* Task to carry out: Rewrite each entry below, renaming every "主机" to "节点" and leaving all other text the same.

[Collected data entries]

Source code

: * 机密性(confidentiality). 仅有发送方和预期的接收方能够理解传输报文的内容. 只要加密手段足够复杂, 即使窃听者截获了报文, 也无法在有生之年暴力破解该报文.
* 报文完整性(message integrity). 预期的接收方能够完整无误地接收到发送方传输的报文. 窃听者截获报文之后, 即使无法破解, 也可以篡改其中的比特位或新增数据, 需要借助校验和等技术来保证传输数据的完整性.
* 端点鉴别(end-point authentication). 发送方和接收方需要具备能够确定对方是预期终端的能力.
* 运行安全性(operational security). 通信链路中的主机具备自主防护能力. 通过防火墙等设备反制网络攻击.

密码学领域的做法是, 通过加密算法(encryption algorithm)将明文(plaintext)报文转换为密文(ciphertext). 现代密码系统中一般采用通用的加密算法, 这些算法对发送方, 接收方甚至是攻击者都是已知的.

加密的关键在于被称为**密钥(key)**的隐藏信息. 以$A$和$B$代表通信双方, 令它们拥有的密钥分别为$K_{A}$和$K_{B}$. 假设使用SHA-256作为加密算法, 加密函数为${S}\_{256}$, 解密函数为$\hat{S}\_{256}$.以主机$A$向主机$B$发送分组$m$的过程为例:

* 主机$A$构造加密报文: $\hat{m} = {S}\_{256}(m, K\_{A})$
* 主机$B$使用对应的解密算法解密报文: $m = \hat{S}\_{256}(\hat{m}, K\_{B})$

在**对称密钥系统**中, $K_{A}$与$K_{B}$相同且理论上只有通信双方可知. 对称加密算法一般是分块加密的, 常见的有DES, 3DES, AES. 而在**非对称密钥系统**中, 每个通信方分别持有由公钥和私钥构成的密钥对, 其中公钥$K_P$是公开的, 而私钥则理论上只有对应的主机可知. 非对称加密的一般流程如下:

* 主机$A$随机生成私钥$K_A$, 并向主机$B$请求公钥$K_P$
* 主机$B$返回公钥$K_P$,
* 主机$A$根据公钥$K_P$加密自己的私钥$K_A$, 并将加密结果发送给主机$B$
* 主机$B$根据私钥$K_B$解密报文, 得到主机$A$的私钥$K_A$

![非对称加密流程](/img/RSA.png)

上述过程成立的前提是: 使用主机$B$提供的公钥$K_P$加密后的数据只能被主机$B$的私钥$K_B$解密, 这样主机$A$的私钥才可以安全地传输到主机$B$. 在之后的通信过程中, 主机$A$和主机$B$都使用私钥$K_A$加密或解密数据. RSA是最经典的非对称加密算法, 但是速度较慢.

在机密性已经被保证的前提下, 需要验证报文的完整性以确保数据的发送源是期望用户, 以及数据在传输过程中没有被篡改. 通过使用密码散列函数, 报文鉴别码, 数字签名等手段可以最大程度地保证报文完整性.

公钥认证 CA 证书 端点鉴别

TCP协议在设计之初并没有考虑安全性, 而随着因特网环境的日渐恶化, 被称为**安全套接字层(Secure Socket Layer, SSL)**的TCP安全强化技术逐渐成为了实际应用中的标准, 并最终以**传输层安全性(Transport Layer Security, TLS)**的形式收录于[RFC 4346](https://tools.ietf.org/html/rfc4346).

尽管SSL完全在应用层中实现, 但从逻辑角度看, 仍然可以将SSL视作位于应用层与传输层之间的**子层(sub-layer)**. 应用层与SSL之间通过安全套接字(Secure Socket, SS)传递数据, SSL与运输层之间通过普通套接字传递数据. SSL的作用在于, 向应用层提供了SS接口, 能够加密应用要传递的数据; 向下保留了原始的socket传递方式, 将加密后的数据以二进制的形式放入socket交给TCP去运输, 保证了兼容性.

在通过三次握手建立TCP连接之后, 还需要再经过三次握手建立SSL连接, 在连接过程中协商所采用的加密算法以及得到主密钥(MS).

* Finished exercise:
Source code

: * 机密性(confidentiality). 仅有发送方和预期的接收方能够理解传输报文的内容. 只要加密手段足够复杂, 即使窃听者截获了报文, 也无法在有生之年暴力破解该报文.
* 报文完整性(message integrity). 预期的接收方能够完整无误地接收到发送方传输的报文. 窃听者截获报文之后, 即使无法破解, 也可以篡改其中的比特位或新增数据, 需要借助校验和等技术来保证传输数据的完整性.
* 端点鉴别(end-point authentication). 发送方和接收方需要具备能够确定对方是预期终端的能力.
* 运行安全性(operational security). 通信链路中的节点具备自主防护能力. 通过防火墙等设备反制网络攻击.

密码学领域的做法是, 通过加密算法(encryption algorithm)将明文(plaintext)报文转换为密文(ciphertext). 现代密码系统中一般采用通用的加密算法, 这些算法对发送方, 接收方甚至是攻击者都是已知的.

加密的关键在于被称为**密钥(key)**的隐藏信息. 以$A$和$B$代表通信双方, 令它们拥有的密钥分别为$K_{A}$和$K_{B}$. 假设使用SHA-256作为加密算法, 加密函数为${S}\_{256}$, 解密函数为$\hat{S}\_{256}$.以节点$A$向节点$B$发送分组$m$的过程为例:

* 节点$A$构造加密报文: $\hat{m} = {S}\_{256}(m, K\_{A})$
* 节点$B$使用对应的解密算法解密报文: $m = \hat{S}\_{256}(\hat{m}, K\_{B})$

在**对称密钥系统**中, $K_{A}$与$K_{B}$相同且理论上只有通信双方可知. 对称加密算法一般是分块加密的, 常见的有DES, 3DES, AES. 而在**非对称密钥系统**中, 每个通信方分别持有由公钥和私钥构成的密钥对, 其中公钥$K_P$是公开的, 而私钥则理论上只有对应的节点可知. 非对称加密的一般流程如下:

* 节点$A$随机生成私钥$K_A$, 并向节点$B$请求公钥$K_P$
* 节点$B$返回公钥$K_P$,
* 节点$A$根据公钥$K_P$加密自己的私钥$K_A$, 并将加密结果发送给节点$B$
* 节点$B$根据私钥$K_B$解密报文, 得到节点$A$的私钥$K_A$

![非对称加密流程](/img/RSA.png)

上述过程成立的前提是: 使用节点$B$提供的公钥$K_P$加密后的数据只能被节点$B$的私钥$K_B$解密, 这样节点$A$的私钥才可以安全地传输到节点$B$. 在之后的通信过程中, 节点$A$和节点$B$都使用私钥$K_A$加密或解密数据. RSA是最经典的非对称加密算法, 但是速度较慢.

在机密性已经被保证的前提下, 需要验证报文的完整性以确保数据的发送源是期望用户, 以及数据在传输过程中没有被篡改. 通过使用密码散列函数, 报文鉴别码, 数字签名等手段可以最大程度地保证报文完整性.

公钥认证 CA 证书 端点鉴别

TCP协议在设计之初并没有考虑安全性, 而随着因特网环境的日渐恶化, 被称为**安全套接字层(Secure Socket Layer, SSL)**的TCP安全强化技术逐渐成为了实际应用中的标准, 并最终以**传输层安全性(Transport Layer Security, TLS)**的形式收录于[RFC 4346](https://tools.ietf.org/html/rfc4346).

尽管SSL完全在应用层中实现, 但从逻辑角度看, 仍然可以将SSL视作位于应用层与传输层之间的**子层(sub-layer)**. 应用层与SSL之间通过安全套接字(Secure Socket, SS)传递数据, SSL与运输层之间通过普通套接字传递数据. SSL的作用在于, 向应用层提供了SS接口, 能够加密应用要传递的数据; 向下保留了原始的socket传递方式, 将加密后的数据以二进制的形式放入socket交给TCP去运输, 保证了兼容性.

在通过三次握手建立TCP连接之后, 还需要再经过三次握手建立SSL连接, 在连接过程中协商所采用的加密算法以及得到主密钥(MS).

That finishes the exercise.